On the surface, this recent change of tack seems to be the result of Trump’s actions, who spent most of 2017 alternating between threatening North Korea and imposing ever heavier sanctions upon the country itself. A peace treaty has never looked closer —  and all thanks to the work of our president.

Really?

For starters — it would be foolish to give our president all the credit for Kim’s recent diplomatic actions. The constant threatening by Trump, for one, has been all but useless. Kim Jong Un knows that the United States is unlikely to ever attack North Korea — the fear of retaliation against the U.S.’s allies of South Korea and Japan is too strong. If anything, Trump’s selection of John Bolton, a noted war hawk, for the position of National Security Advisor may strike more fear into North Korea than any of his previous threats.

As for the sanctions themselves? Much more effective. But still, while the economic pressure on North Korea may have resulted in some of their recent actions, if the country truly wanted nuclear capability, it would only need to sacrifice the wellbeing of its citizens to do so. Sanctions are, indeed, a major contributor in Kim’s recent actions — but it is not the main contributor.

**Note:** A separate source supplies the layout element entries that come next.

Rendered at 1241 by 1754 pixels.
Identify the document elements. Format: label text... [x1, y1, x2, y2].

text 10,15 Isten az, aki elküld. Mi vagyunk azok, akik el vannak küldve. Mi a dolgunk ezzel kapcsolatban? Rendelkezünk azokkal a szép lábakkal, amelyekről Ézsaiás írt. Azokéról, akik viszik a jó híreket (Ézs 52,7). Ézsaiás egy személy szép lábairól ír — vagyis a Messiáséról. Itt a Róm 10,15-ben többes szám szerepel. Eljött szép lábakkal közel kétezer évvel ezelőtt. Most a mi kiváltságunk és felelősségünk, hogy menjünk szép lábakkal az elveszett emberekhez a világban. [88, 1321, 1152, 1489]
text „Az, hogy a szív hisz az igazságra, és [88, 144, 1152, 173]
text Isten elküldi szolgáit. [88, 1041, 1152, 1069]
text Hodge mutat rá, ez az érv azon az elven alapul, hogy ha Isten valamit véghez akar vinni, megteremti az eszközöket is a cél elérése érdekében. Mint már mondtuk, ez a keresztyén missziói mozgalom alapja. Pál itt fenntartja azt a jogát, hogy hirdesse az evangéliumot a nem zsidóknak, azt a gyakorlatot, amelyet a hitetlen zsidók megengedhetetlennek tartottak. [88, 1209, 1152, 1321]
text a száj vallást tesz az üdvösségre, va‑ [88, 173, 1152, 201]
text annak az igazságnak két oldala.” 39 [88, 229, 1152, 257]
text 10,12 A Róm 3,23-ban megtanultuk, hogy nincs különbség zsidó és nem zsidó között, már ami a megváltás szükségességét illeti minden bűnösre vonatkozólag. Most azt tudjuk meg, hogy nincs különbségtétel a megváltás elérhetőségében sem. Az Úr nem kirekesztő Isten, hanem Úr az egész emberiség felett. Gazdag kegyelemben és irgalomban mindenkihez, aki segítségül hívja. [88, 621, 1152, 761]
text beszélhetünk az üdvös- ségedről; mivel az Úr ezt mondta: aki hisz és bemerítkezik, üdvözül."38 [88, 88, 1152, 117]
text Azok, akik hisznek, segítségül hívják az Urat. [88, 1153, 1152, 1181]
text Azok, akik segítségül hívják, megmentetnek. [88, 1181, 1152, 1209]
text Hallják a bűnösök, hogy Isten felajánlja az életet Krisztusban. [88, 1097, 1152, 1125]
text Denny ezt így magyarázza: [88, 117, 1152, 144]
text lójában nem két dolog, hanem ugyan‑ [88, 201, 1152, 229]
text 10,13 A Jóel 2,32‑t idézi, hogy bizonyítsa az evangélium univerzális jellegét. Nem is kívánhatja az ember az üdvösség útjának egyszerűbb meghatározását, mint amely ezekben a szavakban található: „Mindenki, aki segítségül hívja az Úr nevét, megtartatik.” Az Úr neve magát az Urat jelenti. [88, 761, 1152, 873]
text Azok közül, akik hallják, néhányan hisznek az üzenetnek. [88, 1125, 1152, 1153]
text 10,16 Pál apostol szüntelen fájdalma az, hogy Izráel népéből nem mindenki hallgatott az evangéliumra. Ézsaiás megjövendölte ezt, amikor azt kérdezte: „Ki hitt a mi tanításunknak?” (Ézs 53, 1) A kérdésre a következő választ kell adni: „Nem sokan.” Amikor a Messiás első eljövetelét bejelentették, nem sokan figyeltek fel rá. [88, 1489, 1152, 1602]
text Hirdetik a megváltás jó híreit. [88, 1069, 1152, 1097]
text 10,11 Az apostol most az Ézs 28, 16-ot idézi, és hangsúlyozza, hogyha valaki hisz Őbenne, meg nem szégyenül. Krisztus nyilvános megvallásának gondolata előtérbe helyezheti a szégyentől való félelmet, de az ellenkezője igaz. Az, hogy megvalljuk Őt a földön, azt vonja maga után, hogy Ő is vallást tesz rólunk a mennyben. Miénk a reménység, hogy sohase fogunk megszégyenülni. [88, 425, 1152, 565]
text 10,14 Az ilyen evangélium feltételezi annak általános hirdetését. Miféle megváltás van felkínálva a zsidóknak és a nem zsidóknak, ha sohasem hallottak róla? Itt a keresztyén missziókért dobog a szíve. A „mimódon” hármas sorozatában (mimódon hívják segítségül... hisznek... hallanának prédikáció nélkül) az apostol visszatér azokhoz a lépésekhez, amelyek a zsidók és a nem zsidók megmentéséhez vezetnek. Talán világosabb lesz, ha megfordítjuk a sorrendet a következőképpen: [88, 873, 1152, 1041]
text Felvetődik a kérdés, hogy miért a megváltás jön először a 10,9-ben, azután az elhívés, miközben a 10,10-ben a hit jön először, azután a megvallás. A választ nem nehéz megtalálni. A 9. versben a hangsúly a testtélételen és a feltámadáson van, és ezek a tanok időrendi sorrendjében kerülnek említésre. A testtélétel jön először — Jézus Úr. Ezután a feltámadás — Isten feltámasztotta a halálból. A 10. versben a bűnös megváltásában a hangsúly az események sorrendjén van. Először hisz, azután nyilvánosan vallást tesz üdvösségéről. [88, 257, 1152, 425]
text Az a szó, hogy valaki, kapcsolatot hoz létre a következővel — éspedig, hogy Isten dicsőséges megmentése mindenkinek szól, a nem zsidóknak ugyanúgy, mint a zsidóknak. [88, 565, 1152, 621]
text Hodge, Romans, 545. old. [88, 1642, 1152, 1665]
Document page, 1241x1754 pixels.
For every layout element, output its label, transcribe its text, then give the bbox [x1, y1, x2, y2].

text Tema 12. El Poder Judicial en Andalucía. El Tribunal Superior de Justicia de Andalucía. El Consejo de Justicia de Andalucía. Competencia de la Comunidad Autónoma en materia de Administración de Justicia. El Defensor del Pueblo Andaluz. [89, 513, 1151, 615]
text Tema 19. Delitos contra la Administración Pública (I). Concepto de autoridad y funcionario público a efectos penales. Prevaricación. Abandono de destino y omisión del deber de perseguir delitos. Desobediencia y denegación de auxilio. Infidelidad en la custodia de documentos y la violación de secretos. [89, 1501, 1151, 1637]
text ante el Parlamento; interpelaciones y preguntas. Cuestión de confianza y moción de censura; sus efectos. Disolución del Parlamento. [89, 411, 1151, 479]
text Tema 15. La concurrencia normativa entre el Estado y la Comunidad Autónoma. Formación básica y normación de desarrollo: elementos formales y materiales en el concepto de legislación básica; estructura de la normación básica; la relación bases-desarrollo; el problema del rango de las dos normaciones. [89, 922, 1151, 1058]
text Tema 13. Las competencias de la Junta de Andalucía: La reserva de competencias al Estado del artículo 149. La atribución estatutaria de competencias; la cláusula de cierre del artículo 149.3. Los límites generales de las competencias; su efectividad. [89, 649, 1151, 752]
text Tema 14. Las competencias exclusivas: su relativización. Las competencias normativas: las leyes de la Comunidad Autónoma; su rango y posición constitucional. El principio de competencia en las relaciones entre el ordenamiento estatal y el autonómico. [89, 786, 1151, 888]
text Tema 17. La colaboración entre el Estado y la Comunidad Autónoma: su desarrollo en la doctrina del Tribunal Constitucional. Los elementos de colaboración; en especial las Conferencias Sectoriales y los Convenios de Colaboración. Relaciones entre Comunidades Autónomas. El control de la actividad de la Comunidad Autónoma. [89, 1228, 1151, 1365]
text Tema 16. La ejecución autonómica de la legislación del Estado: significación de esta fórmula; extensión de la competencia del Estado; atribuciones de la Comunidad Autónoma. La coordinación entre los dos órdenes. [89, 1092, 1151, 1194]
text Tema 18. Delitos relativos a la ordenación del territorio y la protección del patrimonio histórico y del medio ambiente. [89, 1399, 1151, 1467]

[Source: Las Vegas Review-Journal]

So what’s behind the current shake-up in North Korea? For the moment, it seems to be something else: the conclusion of its nuclear program.

By many estimates, North Korea may very well develop a working nuclear intercontinental ballistic missile by the end of this year. The general consensus holds that the country would then use this nuclear capability to gain international recognition, aid in economic development and deter the U.S. from invading North Korea. At the moment, North Korea’s nuclear program has never had more value in terms of negotiations with the U.S. — hence the recent diplomatic actions by the country’s typically mercurial leader.

Why doesn’t North Korea simply threaten the U.S. with its nuclear weapons into doing what it wants, now that it has the ability to make those threats reality? For all of its firepower, North Korea knows that threatening the U.S. into doing what it wants is a risky business. Not to mention, the U.S., too, knows that North Korea is unlikely to ever attack our country. The fear of retaliation is again too strong.

Negotiations are a far more reliable tactic — and by putting their nearly complete nuclear program on the table, North Korea can mold a potential peace treaty into one that is favorable to their cause. Trump’s actions have only hastened these plans – the threat posed by economic sanctions has put the pressure on North Korea to impose its nuclear leverage on the United States before it is too late.

North Korea has something the U.S. wants: a complete dismantlement of their nuclear program. The U.S. has something North Korea wants: a withdrawal of all troops on the Korean peninsula and a complete lifting of all sanctions on the country. Both countries, in the end, want peace.

Now? Talks are coming up — and at the end of it all, both countries may indeed have their respective desires. There may never be a better time to act for the good of peace on the Korean peninsula.